I don’t think I’ve ever felt more satisfied, more alive, more relieved, by saying two simple words before.

Is this what Tanner feels like all the time, just letting go and doing what he wants?

The stunned look on Jeff’s face brings an eager grin to my own. Fuck, that felt so good.

I stand up, grabbing my bag and a couple things off my desk.

“It’s been real, Jeff,” I say, as I turn around and walk towards the exit, down the long drab hallway.

I’ve walked down this hallway thousands of times over the years. I remember the starry eyed Veronica that first came here, the dreams she had, how excited she was to be here. That girl feels so foreign now, her dreams no longer my own. Walking down this hallway now, all I can think about is how I don’t want those things any more.

I want to be happy. I want time for the people I love. I want time to do the things I love.

The thought takes my mind back to something else Tanner said when we were arguing.
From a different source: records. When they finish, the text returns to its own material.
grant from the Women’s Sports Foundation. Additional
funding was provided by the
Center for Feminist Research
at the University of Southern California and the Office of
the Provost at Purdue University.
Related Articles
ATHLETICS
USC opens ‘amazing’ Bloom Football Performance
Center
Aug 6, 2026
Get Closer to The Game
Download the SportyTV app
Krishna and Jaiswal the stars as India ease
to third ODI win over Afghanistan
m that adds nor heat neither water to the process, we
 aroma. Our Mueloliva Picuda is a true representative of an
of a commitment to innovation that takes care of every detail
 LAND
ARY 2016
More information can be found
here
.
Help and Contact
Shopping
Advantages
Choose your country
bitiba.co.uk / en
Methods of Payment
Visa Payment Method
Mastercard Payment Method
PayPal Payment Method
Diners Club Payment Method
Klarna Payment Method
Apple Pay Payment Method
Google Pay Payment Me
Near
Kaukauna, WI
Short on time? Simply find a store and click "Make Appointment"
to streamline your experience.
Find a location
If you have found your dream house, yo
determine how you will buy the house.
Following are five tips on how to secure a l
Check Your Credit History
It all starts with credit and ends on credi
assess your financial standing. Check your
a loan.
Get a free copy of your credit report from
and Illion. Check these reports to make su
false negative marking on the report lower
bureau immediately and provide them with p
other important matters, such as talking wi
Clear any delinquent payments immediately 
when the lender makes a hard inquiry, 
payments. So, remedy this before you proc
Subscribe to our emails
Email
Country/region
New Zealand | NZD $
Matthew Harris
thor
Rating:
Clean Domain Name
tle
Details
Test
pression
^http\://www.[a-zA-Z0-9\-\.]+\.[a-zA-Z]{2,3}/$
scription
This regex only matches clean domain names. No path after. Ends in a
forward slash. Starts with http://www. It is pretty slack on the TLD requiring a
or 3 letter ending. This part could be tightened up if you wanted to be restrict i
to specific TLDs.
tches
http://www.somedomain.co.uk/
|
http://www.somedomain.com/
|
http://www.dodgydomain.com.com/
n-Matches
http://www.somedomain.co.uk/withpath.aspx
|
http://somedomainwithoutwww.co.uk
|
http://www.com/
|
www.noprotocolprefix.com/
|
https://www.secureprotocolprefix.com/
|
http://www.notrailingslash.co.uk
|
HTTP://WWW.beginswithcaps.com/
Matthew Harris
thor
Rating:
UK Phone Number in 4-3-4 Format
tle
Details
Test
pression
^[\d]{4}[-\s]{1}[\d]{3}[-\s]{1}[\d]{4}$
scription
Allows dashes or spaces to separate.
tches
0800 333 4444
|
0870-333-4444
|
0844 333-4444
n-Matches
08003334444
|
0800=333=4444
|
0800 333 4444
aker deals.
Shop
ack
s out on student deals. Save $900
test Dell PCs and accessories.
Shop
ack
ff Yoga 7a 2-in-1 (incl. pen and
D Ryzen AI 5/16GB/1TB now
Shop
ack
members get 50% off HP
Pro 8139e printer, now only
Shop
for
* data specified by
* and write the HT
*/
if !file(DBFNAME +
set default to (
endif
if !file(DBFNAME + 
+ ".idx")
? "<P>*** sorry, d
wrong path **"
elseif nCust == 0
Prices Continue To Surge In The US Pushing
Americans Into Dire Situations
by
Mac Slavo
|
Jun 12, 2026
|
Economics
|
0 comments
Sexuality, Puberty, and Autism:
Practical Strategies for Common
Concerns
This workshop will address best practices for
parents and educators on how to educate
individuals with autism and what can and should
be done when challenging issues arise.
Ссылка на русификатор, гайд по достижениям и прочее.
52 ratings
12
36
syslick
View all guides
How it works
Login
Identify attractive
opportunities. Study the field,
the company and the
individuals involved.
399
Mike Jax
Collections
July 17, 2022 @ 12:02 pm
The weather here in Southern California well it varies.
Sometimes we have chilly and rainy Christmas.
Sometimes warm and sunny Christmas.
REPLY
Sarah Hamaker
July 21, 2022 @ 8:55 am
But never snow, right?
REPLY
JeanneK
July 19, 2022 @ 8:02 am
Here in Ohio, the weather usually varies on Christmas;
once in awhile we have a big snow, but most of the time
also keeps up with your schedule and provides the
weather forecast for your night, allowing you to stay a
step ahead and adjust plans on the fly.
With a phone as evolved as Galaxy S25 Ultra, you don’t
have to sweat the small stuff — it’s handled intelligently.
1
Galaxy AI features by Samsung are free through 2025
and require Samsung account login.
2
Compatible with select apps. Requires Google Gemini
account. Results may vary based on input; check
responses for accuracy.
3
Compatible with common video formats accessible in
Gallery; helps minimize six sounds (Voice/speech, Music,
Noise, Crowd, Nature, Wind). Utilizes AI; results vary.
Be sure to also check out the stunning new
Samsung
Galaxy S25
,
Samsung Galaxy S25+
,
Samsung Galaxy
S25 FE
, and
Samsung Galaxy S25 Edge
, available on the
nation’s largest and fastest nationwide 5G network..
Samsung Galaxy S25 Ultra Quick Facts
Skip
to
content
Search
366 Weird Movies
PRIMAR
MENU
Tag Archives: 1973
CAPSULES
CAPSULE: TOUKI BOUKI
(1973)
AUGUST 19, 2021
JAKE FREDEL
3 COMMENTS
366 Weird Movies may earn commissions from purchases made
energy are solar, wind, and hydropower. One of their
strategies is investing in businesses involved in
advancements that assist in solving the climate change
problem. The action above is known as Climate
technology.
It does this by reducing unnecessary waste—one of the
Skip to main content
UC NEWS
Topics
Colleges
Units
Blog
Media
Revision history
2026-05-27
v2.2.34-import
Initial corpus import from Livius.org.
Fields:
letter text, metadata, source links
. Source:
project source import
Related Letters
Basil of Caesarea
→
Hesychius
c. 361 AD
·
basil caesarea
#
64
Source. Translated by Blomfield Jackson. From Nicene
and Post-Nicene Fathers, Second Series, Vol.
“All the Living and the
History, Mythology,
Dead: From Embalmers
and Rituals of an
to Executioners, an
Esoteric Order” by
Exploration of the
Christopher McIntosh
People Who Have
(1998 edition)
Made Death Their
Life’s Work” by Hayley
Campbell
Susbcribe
Maybe I should grow up and be more like you. Give up on the things I’ve always wanted, like you.

In the moment, I thought he was saying he should just give up like me . But now, thinking about all the things I want, I realize he meant give up me . Give up what he’s wanted the most in life.

No Tanner, you were right. Please don’t give up. Please keep fighting.

My heart stings at the thought of him being that hurt, feeling like he should give up hope.

Fuck. I can’t wait to never see this toxic place again.

I walk out the doors into the cool winter air with the warm sun on my face, feeling like a new me.